The trick is to get involved, be brave enough to make the first move, and invest time into finding opportunities and developing your online presence.

Networking is important, but it’s not impossible. The more you do now, the more doors will open later.

The best investment you will ever make is in yourself, so get started today.

Your Secret Weapon: Informational Interviews

(July 2020)

Author: Samantha Heyman

College can be difficult. In a sea of balancing challenging courses, RSO’s, friendships, jobs, and more -- students are often overwhelmed with the amount of things thrown at them daily. But perhaps, amidst all the chaos, the most daunting part of college for students comes from the pressure to figure out what it is they want to do with their professional lives. What is it that makes them tick. And what it is they want to do after college. But that is much easier said than done.

One of the simplest and most effective ways students can learn about a certain career path is to ask people in the position they’re interested in questions. This is otherwise known as an informational interview.

An informational interview is a meeting between someone interested in learning more about a career, and someone working in that career. The main point of these conversations is to learn. They’re not meant to ask about job openings or help getting a referral, but are instead used as an opportunity to ask questions and benefit from others' knowledge and experiences.

These conversations allow students to explore different career paths, industries, and company cultures from the people who have experienced it first-hand. They often even have the potential of opening up new doors, opportunities, and allowing individuals to expand their network.


Now, it’s time to talk about the fun part.
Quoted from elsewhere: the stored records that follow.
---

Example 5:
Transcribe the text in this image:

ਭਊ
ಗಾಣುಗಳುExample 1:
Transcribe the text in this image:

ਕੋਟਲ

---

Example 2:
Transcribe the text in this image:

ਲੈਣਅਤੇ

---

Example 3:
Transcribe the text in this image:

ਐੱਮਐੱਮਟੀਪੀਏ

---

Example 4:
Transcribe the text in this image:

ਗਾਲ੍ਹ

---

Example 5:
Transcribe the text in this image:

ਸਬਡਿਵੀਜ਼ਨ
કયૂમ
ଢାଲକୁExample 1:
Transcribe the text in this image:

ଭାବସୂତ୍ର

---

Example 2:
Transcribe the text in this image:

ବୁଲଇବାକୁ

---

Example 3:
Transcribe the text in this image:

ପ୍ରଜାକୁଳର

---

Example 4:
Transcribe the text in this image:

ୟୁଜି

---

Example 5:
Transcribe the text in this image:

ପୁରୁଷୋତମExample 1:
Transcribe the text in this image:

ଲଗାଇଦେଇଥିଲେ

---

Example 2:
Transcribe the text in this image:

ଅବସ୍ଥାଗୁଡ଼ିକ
The actual interview and the opportunity to ask questions about the professional’s role, industry, and overall career.

The best advice for this portion is to do your research. Take the time to research their organization, career path, role, and region they work in. Not only will this impress them and show your interest, but it will also lead to a more exciting and beneficial conversation.
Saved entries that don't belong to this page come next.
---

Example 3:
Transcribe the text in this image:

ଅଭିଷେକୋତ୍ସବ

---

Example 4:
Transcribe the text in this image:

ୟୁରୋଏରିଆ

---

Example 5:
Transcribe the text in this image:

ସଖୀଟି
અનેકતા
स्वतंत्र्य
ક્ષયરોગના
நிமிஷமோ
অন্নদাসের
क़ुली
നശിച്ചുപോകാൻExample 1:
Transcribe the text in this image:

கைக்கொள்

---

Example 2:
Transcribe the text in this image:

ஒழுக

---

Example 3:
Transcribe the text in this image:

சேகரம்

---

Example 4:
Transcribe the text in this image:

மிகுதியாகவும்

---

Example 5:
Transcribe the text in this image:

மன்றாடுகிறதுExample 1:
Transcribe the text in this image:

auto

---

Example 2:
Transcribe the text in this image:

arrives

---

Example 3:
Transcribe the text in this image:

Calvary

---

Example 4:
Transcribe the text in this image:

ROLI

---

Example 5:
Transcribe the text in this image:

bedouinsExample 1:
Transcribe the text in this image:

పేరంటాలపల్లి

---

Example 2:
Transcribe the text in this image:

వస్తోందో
Here are 10 sample questions to get the conversation going:

1. Can you please describe your typical day and the types of projects you work on?

2. What do you enjoy most about the work you do? / What are you most excited about right now?
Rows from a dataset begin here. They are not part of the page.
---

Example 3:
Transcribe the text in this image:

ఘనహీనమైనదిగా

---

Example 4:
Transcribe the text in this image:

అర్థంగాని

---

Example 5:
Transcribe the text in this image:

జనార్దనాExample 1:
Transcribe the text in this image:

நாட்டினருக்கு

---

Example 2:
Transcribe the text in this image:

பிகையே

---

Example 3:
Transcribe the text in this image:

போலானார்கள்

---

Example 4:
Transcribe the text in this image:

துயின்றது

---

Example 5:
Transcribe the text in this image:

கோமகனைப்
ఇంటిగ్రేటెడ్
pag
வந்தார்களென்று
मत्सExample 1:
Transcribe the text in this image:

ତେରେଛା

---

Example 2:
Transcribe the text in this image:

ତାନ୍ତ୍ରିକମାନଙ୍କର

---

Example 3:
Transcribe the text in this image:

3. What do you like least about your work?

4. What kinds of problems do you deal with?

5. How does your job affect your general lifestyle?

6. How relevant to your work is your undergraduate major?

7. What do you wish you had known about your career field when you were in college?

8. What skills, abilities, and personal attributes are essential to success in your job/this field?

9. Are there specific skill sets or training that would make someone more competitive than the typical college graduate?

10. Can you suggest anyone else I could contact for additional information?

Finally wrap things up at the end of your agreed upon time, and thank them. Then send a follow-up thank you note. And in the future (typically 3-4 months), reach out again with an update and catch up.

Take Aways:

All in all, informational interviews are one of the most valuable opportunities to understand if a career path seems like an appropriate fit for someone. And a brief 20-30 minute conversation may even open up roles people didn’t know existed.

Take advantage of this opportunity, and reach out to people! The worst they can say is no, and most people love talking about what they do.

It is very important to figure out what it is you enjoy, and there is no better time than now to figure that out. Steve Jobs once stated “your work is going to fill a large part of your life, and the only way to be truly satisfied is to do what you believe is great work. And the only way to do great work is to love what you do. If you haven't found it yet, keep looking.”

In other words, try to figure out what type of work makes you happy. And a great way to help figure that out is to conduct informational interviews.